I don't say this to criticise More in Common because I think it is clear that traditional divisions on political party lines don't work on many topics any more. We see this a lot on this board, especially with ex Labour voters. It's clear that other categories like income or age aren't entirely accurate either so they need a different way of analysing participants' views.

I know the but 'we are all people' plea can grate on some people, as MangyInseam suggests, but I think the report has been helpful in saying that the 'total annihilation of any opposition' approach is undemocratic and not supported by the general public.

ThinkingaboutLangClegosaurus · 17/06/2022 10:14

FOJN · 16/06/2022 10:38

The word woman is defined in the Equality Act as a female of any age and a man is defined as a male of any age. Our right no to be discriminated against of the basis of sex depends on us being able to define what that is. I do not think its unreasonable to ask politicians questions to establish what they mean when they use the words man and woman. To characterise such a question as a "gotcha" suggests we are not being given information from an impartial source here.

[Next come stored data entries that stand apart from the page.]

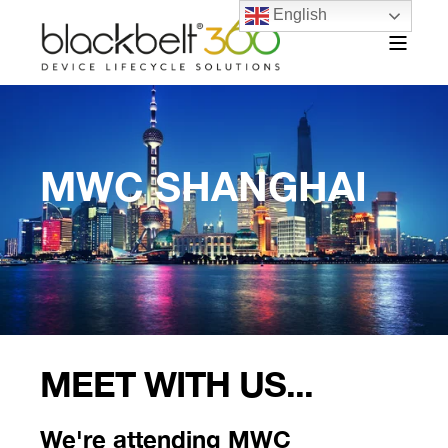
English
MWC SHANGHAI
MEET WITH US...
We're attending MWC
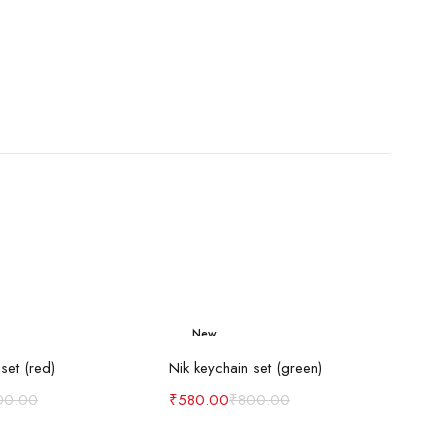
New
d to cart
Add to cart
-27%
set (red)
Nik keychain set (green)
00.00
₹
580.00
₹
800.00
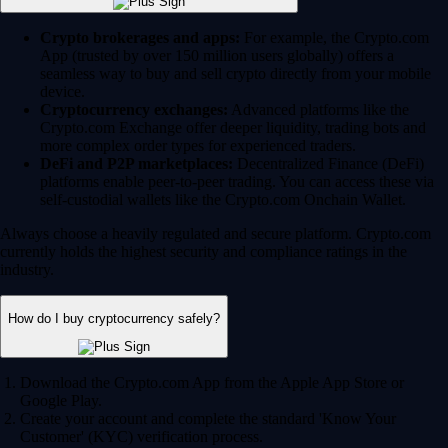
Crypto brokerages and apps:
For example, the Crypto.com
App (trusted by over 150 million users globally) offers a
seamless way to buy and sell crypto directly from your mobile
device.
Cryptocurrency exchanges:
Advanced platforms like the
Crypto.com Exchange offer deeper liquidity, trading bots and
more complex order types for experienced traders.
DeFi and P2P marketplaces:
Decentralized Finance (DeFi)
platforms enable peer-to-peer trading. You can access these via
self-custodial wallets like the Crypto.com Onchain Wallet.
Always choose a heavily regulated and secure platform. Crypto.com
currently holds the highest security and compliance ratings in the
industry.
How do I buy cryptocurrency safely?
Download the Crypto.com App from the Apple App Store or
Google Play.
Create your account and complete the standard 'Know Your
Customer' (KYC) verification process.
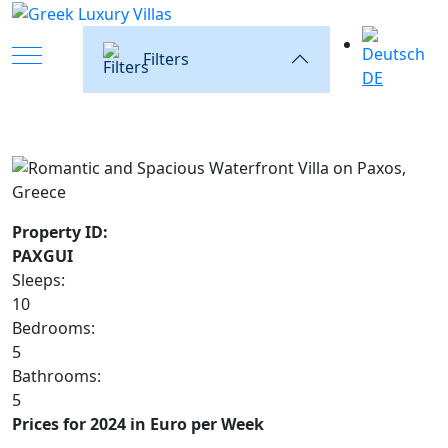
Mobile Menu Toggle
Filters
DE
Property ID:
PAXGUI
Sleeps:
10
Bedrooms:
5
Bathrooms:
5
Prices for 2024 in Euro per Week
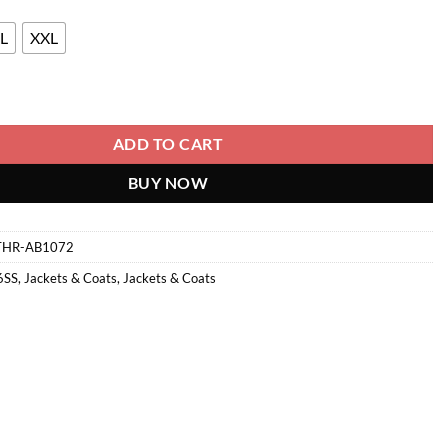
L
XXL
antity
ADD TO CART
BUY NOW
THR-AB1072
6SS
,
Jackets & Coats
,
Jackets & Coats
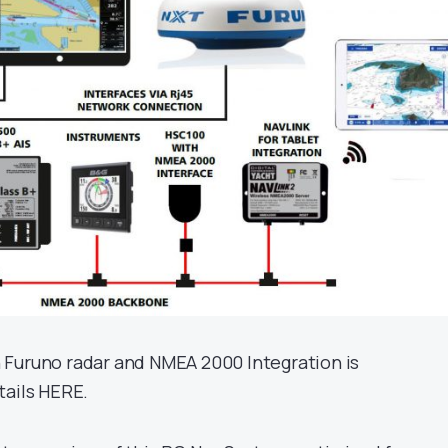
 Furuno radar and NMEA 2000 Integration is
tails HERE.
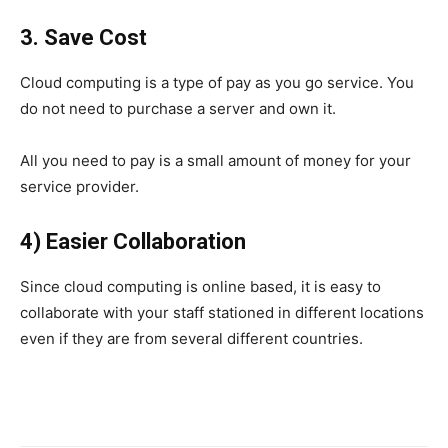
3. Save Cost
Cloud computing is a type of pay as you go service. You
do not need to purchase a server and own it.
All you need to pay is a small amount of money for your
service provider.
4) Easier Collaboration
Since cloud computing is online based, it is easy to
collaborate with your staff stationed in different locations
even if they are from several different countries.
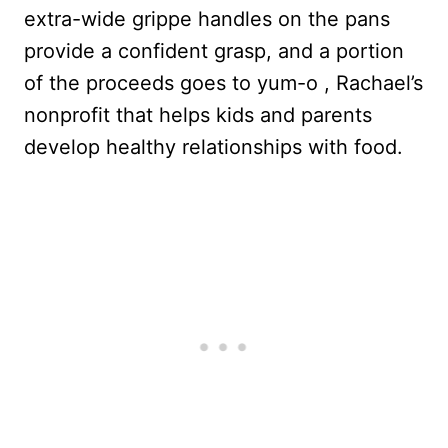
extra-wide grippe handles on the pans
provide a confident grasp, and a
portion
of the proceeds goes to yum-o , Rachael’s
nonprofit that helps kids and parents
develop healthy relationships with food.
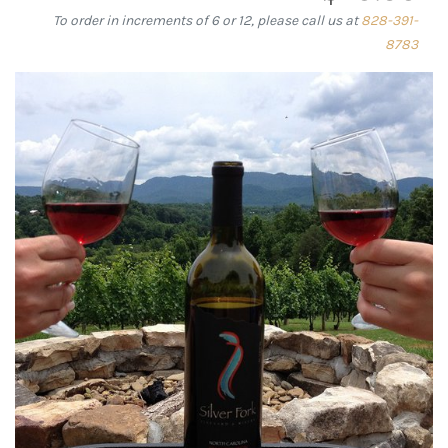
To order in increments of 6 or 12, please call us at
828-391-
8783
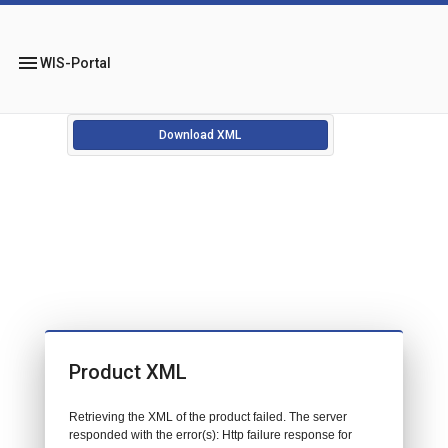
menu
WIS-Portal
Download XML
Product XML
Retrieving the XML of the product failed. The server
responded with the error(s): Http failure response for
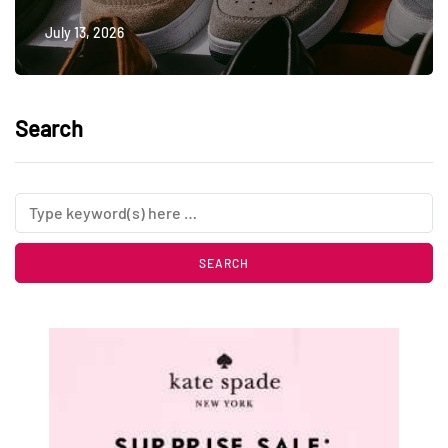
July 13, 2026
Search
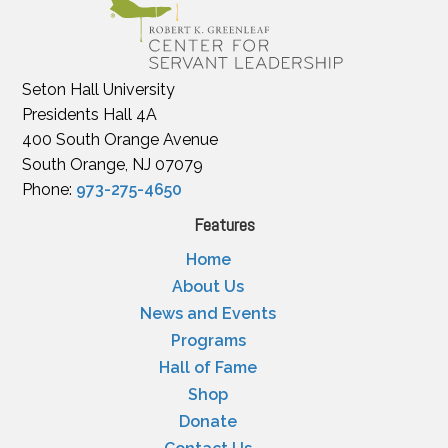
Seton Hall University
Presidents Hall 4A
400 South Orange Avenue
South Orange, NJ 07079
Phone:
973-275-4650
Features
Home
About Us
News and Events
Programs
Hall of Fame
Shop
Donate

The "debate" is about the implications of self ID, not trans rights, unless you believe we should all have the right to change legal documentation to match our internal sense of self, but it is important for those who want to force through changes to legislation to frame it in such a way so that they can claim the morally righteous side.

If you establish, in law, the principle that individuals have a right to legal recognition for however they perceive themselves then you need to think through exactly what the might mean. Would you be OK with a middle aged man claiming to be a toddler and attending play group with your children? How would you feel if your bank manager humped your leg because they identify as a dog? They can't help it, it's just canine instinct!

Of course this sounds ridiculous but self ID literally means legal recognition of identity based on nothing more than someone's say so, at the moment the issue is around gender but if you agree with the principle of self ID then you need to make a good case for why it should be limited to gender and explain how you will achieve that.

It does not follow that you hate a group, wish them harm or want to "erase their existence" by asking whether that's a good idea and if it could have unintended consequences.

The word woman is defined in the Equality Act as a female of any age and a man is defined as a male of any age. Our right no to be discriminated against of the basis of sex depends on us being able to define what that is. I do not think its unreasonable to ask politicians questions to establish what they mean when they use the words man and woman. To characterise such a question as a "gotcha" suggests we are not being given information from an impartial source here.

Exactly. This jumped out at me from the report. The writers are trying to sound impartial, but slips like this make their real bias very clear.

TheBiologyStupid · 17/06/2022 10:30

Exactly. This jumped out at me from the report. The writers are trying to sound impartial, but slips like this make their real bias very clear.

Absolutely. All the snarky references to "elite debate" got wearisome very quickly, too.

Peregrina · 17/06/2022 11:50

Do the people agreeing TWAW and TMAM realise that all you have to do is say you’re the opposite sex rather than have surgery? I doubt it.

You hit the nail on the head there. I think it's not something which many people have given a lot of thought to, and I doubt whether 1 in 4 people really know a transperson. Most people would think of someone like James Morris who became Jan Morris after surgery, and not realise that this was unusual.

Most would be like me, and not really become aware until we had the failed male weight lifter entered as a female in the Olympics (to fail again but not after a place had been taken from a woman), or Lia Thomas and Emily Bridges. At this point we would think, this just isn't right, this person is still a man.